Indigenous Catholicisms and the Second Vatican Council

AHA Session 213
Conference on Latin American History 44
Saturday, January 5, 2019: 1:30 PM-3:00 PM
Water Tower Parlor (Palmer House Hilton, Sixth Floor)
Chair:
Albert Monshan Wu, American University of Paris
Comment:
Albert Monshan Wu, American University of Paris

Session Abstract

This panel presents three case studies of innovative global Catholicism during and following the Second Vatican Council. The papers look beyond the well-known centers of Church power and progressive Catholicism to highlight unexpected contributions and responses to Vatican II. From French sub-Saharan Africa to rural Mexico and Peru, indigenous Catholics created, shared, and accommodated new ways of being religious in a world shaken by decolonization and revolution.

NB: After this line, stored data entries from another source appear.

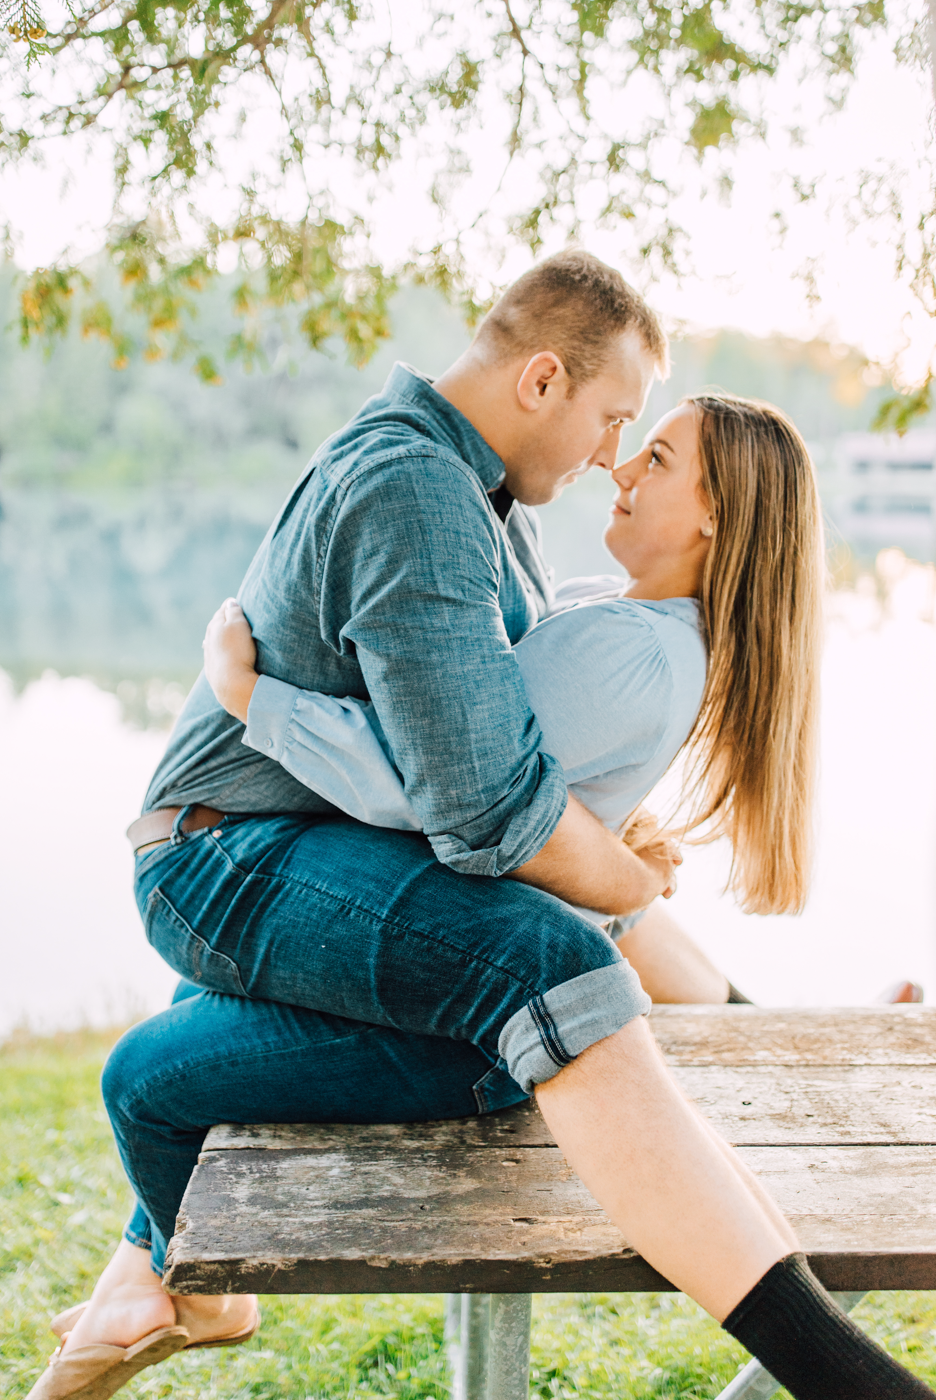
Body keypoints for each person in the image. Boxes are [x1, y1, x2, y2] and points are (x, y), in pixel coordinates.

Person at [29, 257, 934, 1400]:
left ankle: (150, 1273)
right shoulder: (417, 489)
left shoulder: (490, 506)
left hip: (314, 851)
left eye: (644, 441)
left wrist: (597, 844)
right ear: (544, 377)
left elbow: (494, 763)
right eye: (616, 420)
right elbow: (477, 808)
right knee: (548, 951)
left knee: (539, 949)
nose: (613, 450)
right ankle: (855, 1380)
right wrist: (608, 867)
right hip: (228, 854)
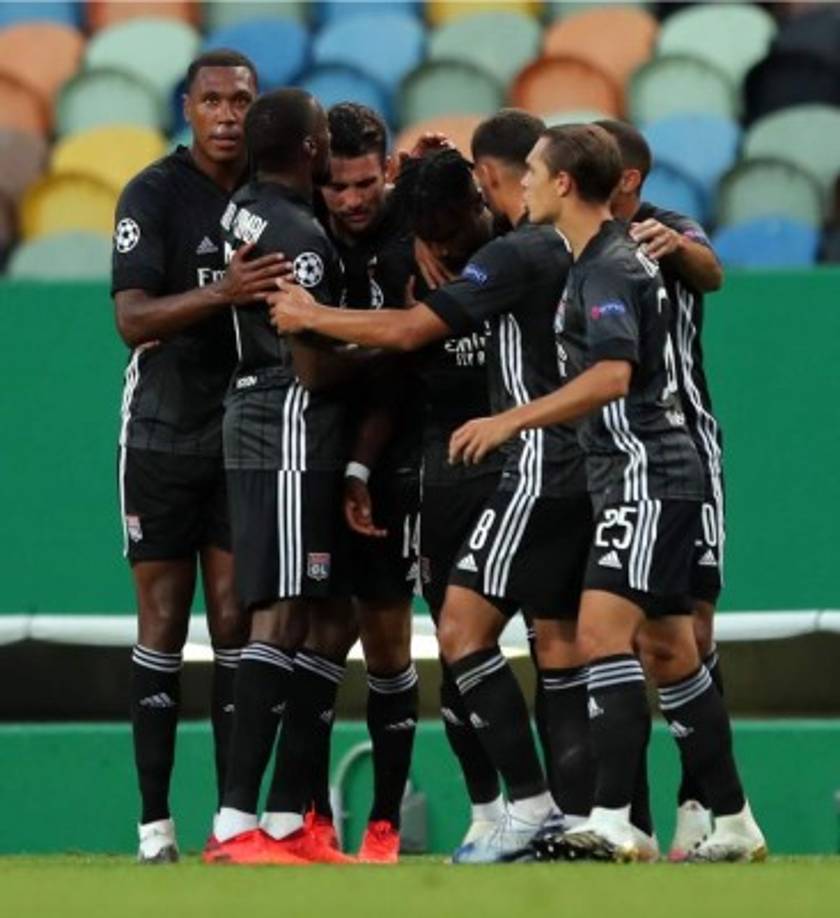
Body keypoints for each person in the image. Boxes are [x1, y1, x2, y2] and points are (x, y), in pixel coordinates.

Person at [269, 112, 600, 864]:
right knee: (487, 650)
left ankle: (550, 811)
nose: (446, 246)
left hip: (522, 464)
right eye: (433, 233)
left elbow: (414, 330)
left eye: (458, 223)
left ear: (494, 189)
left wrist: (310, 313)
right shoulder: (536, 240)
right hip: (455, 469)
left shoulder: (516, 251)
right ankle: (527, 813)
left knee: (517, 644)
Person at [450, 123, 766, 863]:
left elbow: (613, 376)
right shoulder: (600, 259)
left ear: (565, 184)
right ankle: (735, 821)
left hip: (645, 474)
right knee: (670, 649)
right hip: (639, 472)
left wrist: (511, 420)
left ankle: (616, 819)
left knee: (600, 637)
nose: (519, 182)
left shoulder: (608, 268)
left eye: (531, 170)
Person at [111, 49, 282, 863]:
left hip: (245, 435)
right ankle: (154, 827)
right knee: (162, 624)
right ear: (188, 107)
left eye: (241, 101)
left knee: (233, 625)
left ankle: (230, 822)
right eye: (212, 100)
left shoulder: (273, 193)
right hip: (161, 432)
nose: (226, 115)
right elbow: (133, 318)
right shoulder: (152, 193)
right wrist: (223, 292)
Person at [202, 88, 357, 866]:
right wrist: (386, 343)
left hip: (258, 415)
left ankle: (291, 824)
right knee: (283, 613)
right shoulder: (300, 239)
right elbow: (313, 362)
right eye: (324, 137)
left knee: (315, 615)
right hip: (290, 419)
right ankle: (235, 822)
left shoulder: (246, 209)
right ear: (307, 148)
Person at [266, 102, 421, 864]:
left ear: (388, 169)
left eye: (366, 184)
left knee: (389, 640)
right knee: (320, 633)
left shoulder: (412, 231)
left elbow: (406, 364)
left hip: (396, 451)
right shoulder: (302, 232)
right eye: (338, 187)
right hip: (318, 447)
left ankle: (385, 822)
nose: (354, 201)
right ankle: (308, 818)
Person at [597, 118, 728, 858]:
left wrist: (678, 248)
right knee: (623, 636)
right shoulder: (564, 237)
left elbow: (712, 270)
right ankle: (628, 817)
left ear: (629, 179)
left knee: (690, 631)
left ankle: (703, 804)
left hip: (684, 450)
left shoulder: (664, 228)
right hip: (603, 456)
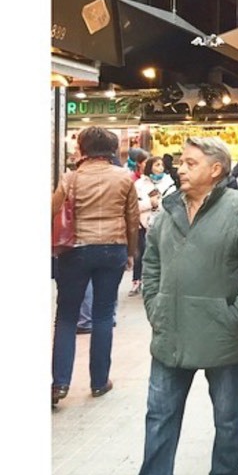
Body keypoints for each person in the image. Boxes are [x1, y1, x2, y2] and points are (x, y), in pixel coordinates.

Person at [123, 136, 238, 475]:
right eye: (182, 162)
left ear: (216, 169)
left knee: (227, 417)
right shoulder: (170, 208)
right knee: (159, 417)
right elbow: (153, 258)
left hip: (223, 334)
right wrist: (155, 306)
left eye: (191, 163)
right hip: (171, 332)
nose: (180, 168)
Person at [51, 126, 140, 407]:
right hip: (112, 248)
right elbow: (132, 217)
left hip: (75, 251)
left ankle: (60, 383)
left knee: (66, 316)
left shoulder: (71, 178)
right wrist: (131, 252)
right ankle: (99, 382)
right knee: (103, 314)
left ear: (84, 149)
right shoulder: (125, 177)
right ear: (112, 150)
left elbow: (52, 211)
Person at [131, 155, 176, 295]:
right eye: (156, 165)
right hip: (143, 224)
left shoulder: (169, 183)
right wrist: (150, 203)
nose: (160, 168)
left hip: (163, 224)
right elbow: (133, 205)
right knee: (141, 254)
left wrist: (160, 205)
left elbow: (173, 204)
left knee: (160, 253)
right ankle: (137, 280)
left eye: (161, 165)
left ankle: (157, 282)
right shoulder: (139, 184)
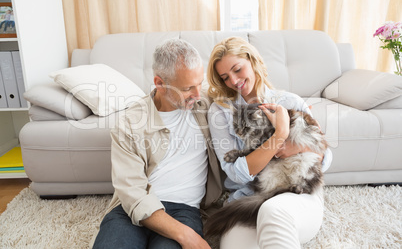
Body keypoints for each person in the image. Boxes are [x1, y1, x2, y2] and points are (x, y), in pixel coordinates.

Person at [93, 39, 224, 249]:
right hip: (130, 210)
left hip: (184, 210)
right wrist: (187, 236)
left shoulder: (208, 105)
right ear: (160, 83)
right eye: (188, 88)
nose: (198, 95)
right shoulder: (129, 123)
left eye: (200, 83)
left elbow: (256, 94)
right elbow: (133, 194)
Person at [206, 36, 333, 248]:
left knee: (272, 211)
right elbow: (236, 172)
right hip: (249, 195)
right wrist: (280, 135)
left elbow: (325, 157)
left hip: (299, 193)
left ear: (252, 61)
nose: (234, 81)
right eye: (225, 77)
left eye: (237, 69)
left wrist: (297, 146)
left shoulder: (289, 101)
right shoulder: (221, 112)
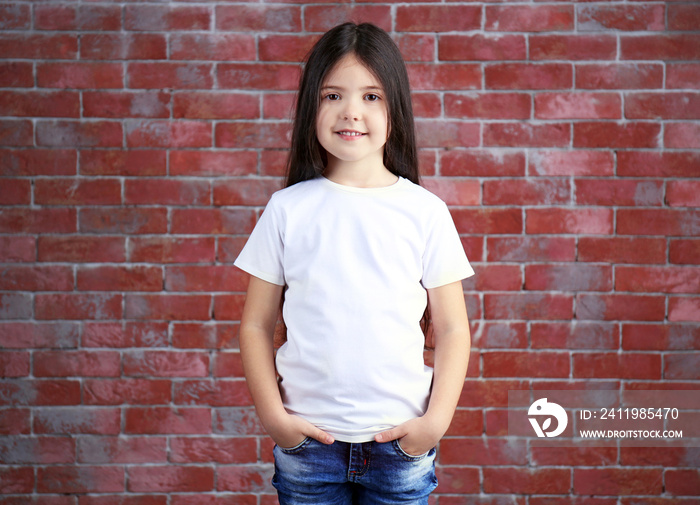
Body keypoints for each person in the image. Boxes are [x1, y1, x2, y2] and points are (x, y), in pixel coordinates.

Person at [234, 22, 474, 505]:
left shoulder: (425, 212)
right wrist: (276, 421)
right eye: (332, 96)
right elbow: (256, 325)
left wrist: (434, 425)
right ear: (312, 107)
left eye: (371, 97)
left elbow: (452, 329)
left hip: (399, 445)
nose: (350, 112)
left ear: (395, 110)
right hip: (309, 445)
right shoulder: (288, 209)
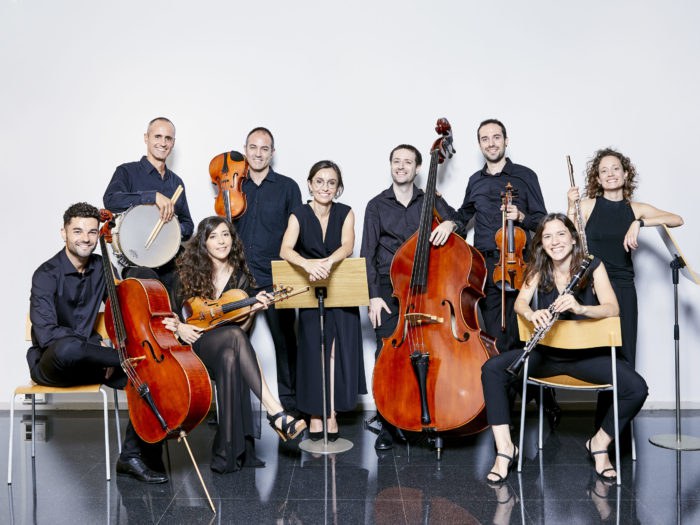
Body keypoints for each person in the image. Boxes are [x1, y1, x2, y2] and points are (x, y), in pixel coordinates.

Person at [480, 213, 648, 483]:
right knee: (492, 369)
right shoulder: (538, 267)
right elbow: (520, 303)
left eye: (560, 234)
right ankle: (505, 450)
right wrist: (531, 314)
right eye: (547, 236)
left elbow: (612, 308)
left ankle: (599, 444)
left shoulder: (592, 265)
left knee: (636, 388)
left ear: (572, 239)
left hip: (586, 357)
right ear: (541, 243)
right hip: (546, 355)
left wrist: (581, 308)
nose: (554, 241)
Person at [27, 202, 168, 484]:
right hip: (54, 365)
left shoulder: (102, 267)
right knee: (69, 347)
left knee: (154, 374)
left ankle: (134, 457)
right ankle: (122, 359)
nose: (86, 238)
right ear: (64, 233)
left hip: (94, 363)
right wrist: (100, 349)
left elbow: (124, 305)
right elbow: (47, 335)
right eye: (78, 231)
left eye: (92, 232)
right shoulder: (45, 274)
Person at [162, 216, 307, 473]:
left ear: (233, 239)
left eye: (225, 235)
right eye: (213, 236)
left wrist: (252, 310)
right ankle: (276, 412)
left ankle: (226, 454)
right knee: (233, 339)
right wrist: (181, 327)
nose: (221, 241)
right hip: (193, 345)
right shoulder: (186, 271)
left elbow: (242, 330)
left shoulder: (240, 277)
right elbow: (169, 313)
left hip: (226, 345)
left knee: (231, 353)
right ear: (204, 242)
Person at [360, 144, 458, 450]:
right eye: (396, 161)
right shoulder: (376, 205)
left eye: (407, 162)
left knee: (432, 354)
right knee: (386, 357)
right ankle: (387, 423)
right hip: (388, 292)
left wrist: (450, 223)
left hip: (426, 290)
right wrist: (373, 297)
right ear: (390, 165)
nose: (401, 166)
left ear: (417, 168)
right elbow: (366, 254)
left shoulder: (431, 200)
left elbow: (459, 220)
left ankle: (429, 416)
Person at [567, 148, 684, 368]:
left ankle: (625, 391)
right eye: (604, 171)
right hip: (591, 285)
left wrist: (639, 223)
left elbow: (677, 219)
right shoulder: (587, 205)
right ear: (598, 179)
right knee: (594, 353)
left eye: (615, 168)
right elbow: (570, 241)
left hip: (623, 286)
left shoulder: (636, 209)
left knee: (625, 351)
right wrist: (570, 206)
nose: (610, 174)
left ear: (626, 174)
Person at [280, 160, 366, 440]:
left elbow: (348, 245)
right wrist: (307, 265)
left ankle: (331, 414)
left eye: (331, 182)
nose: (325, 187)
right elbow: (285, 250)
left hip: (341, 291)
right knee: (314, 352)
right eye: (319, 181)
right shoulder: (298, 214)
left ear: (338, 187)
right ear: (310, 184)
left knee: (335, 354)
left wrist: (328, 262)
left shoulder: (346, 212)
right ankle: (315, 414)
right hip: (310, 292)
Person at [455, 119, 548, 354]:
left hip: (518, 264)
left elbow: (543, 222)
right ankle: (500, 375)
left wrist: (521, 216)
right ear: (479, 144)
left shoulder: (525, 176)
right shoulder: (474, 181)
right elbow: (463, 216)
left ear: (506, 140)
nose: (491, 143)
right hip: (485, 267)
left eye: (496, 137)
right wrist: (445, 217)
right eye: (485, 139)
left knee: (520, 332)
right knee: (494, 333)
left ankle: (521, 377)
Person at [233, 127, 302, 413]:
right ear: (245, 150)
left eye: (264, 148)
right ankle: (232, 406)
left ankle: (292, 407)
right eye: (253, 147)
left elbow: (298, 231)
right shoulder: (234, 186)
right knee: (232, 343)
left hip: (277, 276)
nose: (258, 153)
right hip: (239, 276)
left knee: (285, 344)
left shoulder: (288, 187)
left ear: (272, 152)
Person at [103, 117, 194, 291]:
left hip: (169, 260)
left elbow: (188, 226)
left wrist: (171, 230)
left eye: (168, 138)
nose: (163, 143)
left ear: (173, 143)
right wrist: (152, 196)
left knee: (191, 277)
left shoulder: (176, 183)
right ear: (146, 138)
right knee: (148, 284)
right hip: (136, 261)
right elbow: (111, 200)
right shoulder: (126, 171)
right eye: (157, 136)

These studies reveal earnest attempts by Catholics to “indigenize” the Church. Laypeople, priests, nuns, and foreign missionaries dreamt of transforming the Church’s rigid power structures into social movements responsive to local variations of culture, language, and labor conditions. These projects, however, often stood at odds with local popular Catholicism. At the same time, Catholic activists crossed frontiers and oceans, building transnational links across the Global South. A Senegalese convert from Islam influenced French Catholic thought. Quechua-speaking peasants from Lake Titicaca flew to Cameroon to meet with Catholic peasants from Asia and Africa. Pastoral agents organized frequently beyond the purview of the hierarchy, arguing for the compatibility of Catholicism and anti-imperialist third world solidarities.

These innovations met with general disapproval from Rome. If the Second Vatican Council did indeed begin to incorporate marginalized Catholic voices and visions from around the world, the conservative swing under the Pope John Paul II (1978-2005) sought to roll back the most progressive projects that had flourished in the wake of Vatican II. Such conflicts illuminate the multitude of voices reverberating locally, nationally, and transnationally that advanced competing visions of what Catholicism meant and what it could be. Indigenous Catholics asserted their loyalty to the Catholic Church while at the same time building alternative visions of being Catholic and crafting south-to-south collaborations that challenged the doctrinal and pastoral hegemony of the Vatican. The projects and processes examined in this panel take us beyond regional and continental boundaries that so often limit histories of the Church, forcing us to rethink the centers of intellectual, theological, and pastoral production within the Catholic world.